Le poids de l'histoire
et des rapports de force politiques
Rappelons tout d'abord que l'appropriation symbolique des territoires autochtones a très longtemps été ignorée et déniée, au nom du concept juridique occidental de « Terra nullius », c'est-à-dire de « terre vacante et sans maître », puisque ses occupants n'étaient ni sédentaires, ni chrétiens ; puis qu'elle a été occultée par la toponymie coloniale officielle des colonisateurs euro-canadiens, fondée sur le droit issu de la « découverte » et de la « possession » (Lester 1979) ; toponymie toujours véhiculée et utilisée par les écoles, par les médias et par les non-Inuit, qui l'intériorisent comme si elle allait de soi. Or cette toponymie reflète beaucoup plus les enjeux et les valeurs des États européens qui s'affrontèrent pour annexer l'Arctique, puis les luttes de pouvoirs entre les divers niveaux de gouvernement qui cherchèrent, et qui cherchent toujours, a y affirmer leur souveraineté [3], qu'une quelconque réalité autochtone (Saladin d'Anglure 1980 ; Saladin d'Anglure et Morin 1996).

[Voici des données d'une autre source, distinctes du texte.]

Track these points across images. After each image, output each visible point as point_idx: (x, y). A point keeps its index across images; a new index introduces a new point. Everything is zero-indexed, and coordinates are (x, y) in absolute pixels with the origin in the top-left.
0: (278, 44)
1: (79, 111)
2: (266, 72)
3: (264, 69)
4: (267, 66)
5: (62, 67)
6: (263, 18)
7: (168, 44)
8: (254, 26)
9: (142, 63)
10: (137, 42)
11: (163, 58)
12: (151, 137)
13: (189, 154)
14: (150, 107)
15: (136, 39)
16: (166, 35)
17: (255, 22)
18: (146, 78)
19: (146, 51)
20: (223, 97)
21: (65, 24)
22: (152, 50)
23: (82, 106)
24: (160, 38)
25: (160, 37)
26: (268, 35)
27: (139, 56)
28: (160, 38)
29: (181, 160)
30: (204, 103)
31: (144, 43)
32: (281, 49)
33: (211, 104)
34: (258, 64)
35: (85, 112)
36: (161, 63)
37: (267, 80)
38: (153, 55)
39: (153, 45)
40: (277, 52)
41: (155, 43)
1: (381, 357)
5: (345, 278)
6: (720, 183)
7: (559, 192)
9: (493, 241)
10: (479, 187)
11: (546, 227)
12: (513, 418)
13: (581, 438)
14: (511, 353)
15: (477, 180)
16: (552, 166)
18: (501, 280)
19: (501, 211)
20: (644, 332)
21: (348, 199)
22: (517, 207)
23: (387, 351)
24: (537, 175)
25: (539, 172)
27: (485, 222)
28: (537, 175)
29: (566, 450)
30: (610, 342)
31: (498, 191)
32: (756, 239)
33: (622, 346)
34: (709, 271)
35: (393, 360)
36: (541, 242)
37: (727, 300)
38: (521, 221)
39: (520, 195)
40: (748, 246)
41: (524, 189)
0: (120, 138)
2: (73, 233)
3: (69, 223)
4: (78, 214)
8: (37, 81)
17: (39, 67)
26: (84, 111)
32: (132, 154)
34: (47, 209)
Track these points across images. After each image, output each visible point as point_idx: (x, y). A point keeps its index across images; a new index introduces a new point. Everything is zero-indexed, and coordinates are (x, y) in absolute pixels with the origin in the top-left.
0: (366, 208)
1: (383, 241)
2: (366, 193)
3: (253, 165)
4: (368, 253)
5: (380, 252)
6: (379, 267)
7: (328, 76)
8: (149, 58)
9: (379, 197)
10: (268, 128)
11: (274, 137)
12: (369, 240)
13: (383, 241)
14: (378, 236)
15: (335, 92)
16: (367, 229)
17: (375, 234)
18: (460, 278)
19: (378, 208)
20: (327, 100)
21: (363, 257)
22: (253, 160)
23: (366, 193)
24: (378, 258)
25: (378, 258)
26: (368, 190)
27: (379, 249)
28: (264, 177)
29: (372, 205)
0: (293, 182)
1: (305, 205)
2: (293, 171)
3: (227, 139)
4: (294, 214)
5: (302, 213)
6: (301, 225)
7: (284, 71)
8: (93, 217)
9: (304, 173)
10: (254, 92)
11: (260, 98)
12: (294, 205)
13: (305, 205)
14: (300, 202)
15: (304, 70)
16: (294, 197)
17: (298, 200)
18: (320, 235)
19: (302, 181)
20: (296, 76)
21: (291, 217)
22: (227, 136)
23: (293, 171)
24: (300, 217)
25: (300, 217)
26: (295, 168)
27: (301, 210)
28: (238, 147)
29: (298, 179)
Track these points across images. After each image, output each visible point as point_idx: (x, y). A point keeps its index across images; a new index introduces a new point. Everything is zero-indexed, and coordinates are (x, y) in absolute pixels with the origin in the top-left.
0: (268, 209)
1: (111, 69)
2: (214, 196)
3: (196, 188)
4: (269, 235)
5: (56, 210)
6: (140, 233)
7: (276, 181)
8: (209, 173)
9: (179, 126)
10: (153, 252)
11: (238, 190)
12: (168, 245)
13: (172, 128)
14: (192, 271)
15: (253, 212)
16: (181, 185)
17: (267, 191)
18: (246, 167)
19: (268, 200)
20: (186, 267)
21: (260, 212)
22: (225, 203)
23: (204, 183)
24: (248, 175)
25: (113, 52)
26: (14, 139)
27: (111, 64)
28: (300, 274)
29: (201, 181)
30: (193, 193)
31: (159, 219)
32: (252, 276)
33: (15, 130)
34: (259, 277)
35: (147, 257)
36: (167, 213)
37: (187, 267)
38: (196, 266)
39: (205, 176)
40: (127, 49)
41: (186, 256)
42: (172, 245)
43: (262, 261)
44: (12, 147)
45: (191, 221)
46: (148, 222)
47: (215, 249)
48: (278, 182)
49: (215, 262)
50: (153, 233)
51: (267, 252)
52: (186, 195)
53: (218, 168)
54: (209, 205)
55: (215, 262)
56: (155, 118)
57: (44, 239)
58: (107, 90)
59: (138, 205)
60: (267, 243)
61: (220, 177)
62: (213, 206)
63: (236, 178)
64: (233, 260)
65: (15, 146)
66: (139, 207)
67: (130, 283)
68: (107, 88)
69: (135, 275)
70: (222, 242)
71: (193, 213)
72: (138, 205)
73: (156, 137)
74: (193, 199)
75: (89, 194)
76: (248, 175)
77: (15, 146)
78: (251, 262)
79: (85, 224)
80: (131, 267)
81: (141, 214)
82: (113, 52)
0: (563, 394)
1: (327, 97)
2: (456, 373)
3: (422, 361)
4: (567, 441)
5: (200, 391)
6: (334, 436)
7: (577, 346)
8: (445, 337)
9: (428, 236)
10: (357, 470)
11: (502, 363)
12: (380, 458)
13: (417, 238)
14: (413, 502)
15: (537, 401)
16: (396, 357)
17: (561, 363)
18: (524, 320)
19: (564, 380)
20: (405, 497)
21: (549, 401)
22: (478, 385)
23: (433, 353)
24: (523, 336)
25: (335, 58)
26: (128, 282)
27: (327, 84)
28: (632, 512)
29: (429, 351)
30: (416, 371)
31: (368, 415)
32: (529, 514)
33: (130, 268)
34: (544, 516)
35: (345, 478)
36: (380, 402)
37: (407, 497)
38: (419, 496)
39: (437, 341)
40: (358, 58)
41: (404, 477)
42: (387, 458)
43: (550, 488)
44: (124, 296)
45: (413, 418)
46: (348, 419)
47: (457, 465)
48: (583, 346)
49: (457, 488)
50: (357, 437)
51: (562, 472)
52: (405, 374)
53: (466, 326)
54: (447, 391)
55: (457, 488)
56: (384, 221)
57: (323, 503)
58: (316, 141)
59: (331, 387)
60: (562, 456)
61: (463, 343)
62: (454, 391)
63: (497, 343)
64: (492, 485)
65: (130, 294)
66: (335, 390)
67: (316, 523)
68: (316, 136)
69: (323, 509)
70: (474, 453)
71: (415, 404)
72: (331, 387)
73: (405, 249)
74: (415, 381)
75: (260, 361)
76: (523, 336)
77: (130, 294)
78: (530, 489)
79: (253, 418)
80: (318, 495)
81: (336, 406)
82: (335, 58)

Et quand bien même les Inuit sont-ils parvenus, au cours des trente dernières années, à récupérer des divers paliers de gouvernement une partie de leurs droits territoriaux, les négociations qui y conduisirent ne prirent jamais en compte la dimension religieuse attachée à leur territoire. Jusqu'à l'emplacement des villages du Nunavik et du Nunavut, à la base de la structure politico-territoriale actuelle, qui a été choisi en fonction des besoins des agences gouvernementales, commerciales ou religieuses non inuit (bon ancrage pour les bateaux, source importante d'eau potable etc.) et non pas de critères inuit comme l'accessibilité au gibier. Quant aux noms donnés à ces villages, ils sont pour beaucoup de création récente et dénués de sens pour les autochtones, quand ils ne constituent pas des non-sens, ainsi que nous le verrons plus loin avec le cas d'Igloolik. Lorsque les habitants des divers camps des îles Belcher furent contraints de se regrouper dans un seul village, au nord de l'archipel, il leur fallut choisir un nom pour ce nouveau village. Les critères imposés furent qu'il ne ressemblât à celui d'aucun autre village de l'Arctique. Après plusieurs tentatives infructueuses, quelqu'un proposa le nom du père décédé d'une fratrie puissante, sur le territoire de laquelle le village avait été érigé, Sanikiluaq [4] ; même si, dans la tradition inuit, on ne donnait pas à un lieu le nom d'une personne, sauf lorsque celle-ci y était enterrée, ce qui n'était pas le cas.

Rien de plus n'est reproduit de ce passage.